2) Million Dollar Baby
Se dovessi definire questo film d’autore chiamato Million Dollar Baby, direi che è uno di quei terribili pugni allo stomaco che fanno male per giorni e giorni. Clint Eastwood costruisce un’opera dolorosa come poche, impossibile da rivedere. Almeno per me. Come un incontro di boxe, la pellicola è divisa in due round. Il primo è la classica storia di rivincita con Maggie (aspirante Rocky al femminile), che nel pugilato cerca una rivalsa per la sua miserabile vita, e con Frank, che ritrova in lei quel legame paterno che si era rotto con la sua stessa figlia. Una bella favola che svanisce nel secondo round e la realtà arriva sottoforma di uno sgabello mal posizionato (e io sto già piangendo), lasciandoci addosso ferite impossibili da rimarginare e portando alla nostra riflessione un tema delicatissimo quale l’eutanasia.
Eppure non è un film sul fine vita, né sulla boxe.
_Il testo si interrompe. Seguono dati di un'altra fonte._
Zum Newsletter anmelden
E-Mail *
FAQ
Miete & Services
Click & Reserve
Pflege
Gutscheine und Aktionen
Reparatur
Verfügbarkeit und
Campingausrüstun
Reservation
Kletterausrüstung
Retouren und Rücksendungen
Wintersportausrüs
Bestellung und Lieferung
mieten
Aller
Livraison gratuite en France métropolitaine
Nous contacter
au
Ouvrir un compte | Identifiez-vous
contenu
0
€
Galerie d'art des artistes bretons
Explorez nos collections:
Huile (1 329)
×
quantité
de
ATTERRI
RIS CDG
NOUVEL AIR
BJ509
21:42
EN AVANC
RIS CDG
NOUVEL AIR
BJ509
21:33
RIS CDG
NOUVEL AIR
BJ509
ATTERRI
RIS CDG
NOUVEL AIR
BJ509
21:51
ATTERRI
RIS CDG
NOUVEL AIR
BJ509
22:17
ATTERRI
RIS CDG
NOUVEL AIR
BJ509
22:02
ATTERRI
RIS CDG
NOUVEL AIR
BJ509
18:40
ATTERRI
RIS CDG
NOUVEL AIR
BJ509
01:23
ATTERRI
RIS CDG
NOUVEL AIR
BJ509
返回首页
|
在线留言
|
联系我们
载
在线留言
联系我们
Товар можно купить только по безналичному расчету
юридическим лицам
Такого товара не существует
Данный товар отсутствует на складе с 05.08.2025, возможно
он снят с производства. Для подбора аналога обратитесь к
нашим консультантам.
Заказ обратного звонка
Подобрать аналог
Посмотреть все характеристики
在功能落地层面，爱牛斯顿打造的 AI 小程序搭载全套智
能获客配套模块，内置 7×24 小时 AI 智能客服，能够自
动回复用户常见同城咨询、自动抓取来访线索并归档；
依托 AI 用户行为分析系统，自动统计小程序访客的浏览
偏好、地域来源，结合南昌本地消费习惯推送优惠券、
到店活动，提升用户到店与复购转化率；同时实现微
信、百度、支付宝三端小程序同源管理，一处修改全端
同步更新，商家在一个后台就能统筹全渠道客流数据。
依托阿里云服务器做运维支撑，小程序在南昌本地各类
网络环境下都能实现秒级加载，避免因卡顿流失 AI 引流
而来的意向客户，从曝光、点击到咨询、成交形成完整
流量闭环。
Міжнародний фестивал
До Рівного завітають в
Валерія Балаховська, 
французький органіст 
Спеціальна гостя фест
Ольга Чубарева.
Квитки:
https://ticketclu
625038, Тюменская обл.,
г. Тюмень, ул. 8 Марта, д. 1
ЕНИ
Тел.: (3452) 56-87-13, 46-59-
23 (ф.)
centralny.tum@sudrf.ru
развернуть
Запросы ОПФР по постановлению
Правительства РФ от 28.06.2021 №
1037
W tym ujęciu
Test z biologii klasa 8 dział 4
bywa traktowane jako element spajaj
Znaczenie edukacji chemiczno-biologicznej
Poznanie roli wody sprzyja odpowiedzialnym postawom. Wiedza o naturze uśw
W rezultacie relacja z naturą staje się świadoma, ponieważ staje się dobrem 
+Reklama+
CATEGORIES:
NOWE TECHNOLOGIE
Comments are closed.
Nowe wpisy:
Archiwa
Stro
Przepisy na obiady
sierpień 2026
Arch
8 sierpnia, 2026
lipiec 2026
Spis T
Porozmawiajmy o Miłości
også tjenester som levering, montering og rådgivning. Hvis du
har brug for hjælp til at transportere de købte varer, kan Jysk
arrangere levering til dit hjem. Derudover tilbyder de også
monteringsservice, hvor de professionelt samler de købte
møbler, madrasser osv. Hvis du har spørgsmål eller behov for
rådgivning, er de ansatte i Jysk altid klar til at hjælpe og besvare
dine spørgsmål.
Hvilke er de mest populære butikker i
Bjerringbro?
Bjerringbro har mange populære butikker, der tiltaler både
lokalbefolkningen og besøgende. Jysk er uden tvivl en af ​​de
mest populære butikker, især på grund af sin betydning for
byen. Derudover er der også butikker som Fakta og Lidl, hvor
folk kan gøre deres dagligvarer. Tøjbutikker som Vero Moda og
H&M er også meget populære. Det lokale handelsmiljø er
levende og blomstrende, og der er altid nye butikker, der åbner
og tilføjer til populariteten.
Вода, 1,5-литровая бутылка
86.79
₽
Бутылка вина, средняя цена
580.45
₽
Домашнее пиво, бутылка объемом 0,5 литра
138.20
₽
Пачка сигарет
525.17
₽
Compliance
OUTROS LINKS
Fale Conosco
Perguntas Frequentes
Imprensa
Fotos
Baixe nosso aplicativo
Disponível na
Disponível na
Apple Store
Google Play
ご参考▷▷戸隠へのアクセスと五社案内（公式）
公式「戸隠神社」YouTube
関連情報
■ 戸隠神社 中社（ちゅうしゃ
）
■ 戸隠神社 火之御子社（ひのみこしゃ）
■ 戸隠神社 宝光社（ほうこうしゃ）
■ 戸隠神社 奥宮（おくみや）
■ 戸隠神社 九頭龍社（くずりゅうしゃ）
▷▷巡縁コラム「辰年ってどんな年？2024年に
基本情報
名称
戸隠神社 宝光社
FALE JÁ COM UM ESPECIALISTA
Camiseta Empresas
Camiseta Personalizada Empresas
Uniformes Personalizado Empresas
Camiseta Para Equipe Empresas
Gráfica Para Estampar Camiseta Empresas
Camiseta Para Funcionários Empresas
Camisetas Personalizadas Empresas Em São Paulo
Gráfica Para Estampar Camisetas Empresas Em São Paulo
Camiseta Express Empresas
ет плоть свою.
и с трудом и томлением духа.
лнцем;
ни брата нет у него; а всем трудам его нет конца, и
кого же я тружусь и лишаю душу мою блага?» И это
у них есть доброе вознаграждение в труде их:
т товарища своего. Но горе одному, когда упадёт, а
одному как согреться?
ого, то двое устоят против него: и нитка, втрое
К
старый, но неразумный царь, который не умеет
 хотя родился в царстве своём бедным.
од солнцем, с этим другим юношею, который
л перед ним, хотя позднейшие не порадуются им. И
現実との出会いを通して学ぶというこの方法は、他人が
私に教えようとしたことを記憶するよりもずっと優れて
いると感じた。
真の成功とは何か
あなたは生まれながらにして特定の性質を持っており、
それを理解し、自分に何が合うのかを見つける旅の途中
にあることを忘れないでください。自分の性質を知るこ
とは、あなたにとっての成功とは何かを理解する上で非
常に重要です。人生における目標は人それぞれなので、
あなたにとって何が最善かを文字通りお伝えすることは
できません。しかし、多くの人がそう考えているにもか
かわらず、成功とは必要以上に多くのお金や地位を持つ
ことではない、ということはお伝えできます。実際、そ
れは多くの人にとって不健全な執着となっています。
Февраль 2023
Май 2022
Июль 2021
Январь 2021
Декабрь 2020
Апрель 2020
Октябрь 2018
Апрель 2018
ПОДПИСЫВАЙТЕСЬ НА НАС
Million Dollar Baby è uno specchio sul dolore, sull’amicizia, sull’amore, sulla dignità di quei perdenti che si rialzano dopo ogni colpo. Emerge un affresco appassionato e senza moralismi, elevando a protagonista assoluto quel lato umano sempre presente nel cinema eastwoodiano, nei suoi film premiati agli Oscar e non. Pessimistico sì, quasi insostenibile in quella lotta alla sopravvivenza straziante e nell’illusione della vittoria, ma toccante nella sua celebrazione della libera scelta. Qualsiasi essa sia.
Semplicemente è la vita, che ci prende a schiaffi nel momento meno atteso, facendoci scoppiare in un pianto inconsolabile, soprattutto di fronte alle lacrime di Clint in Million Dollar Baby.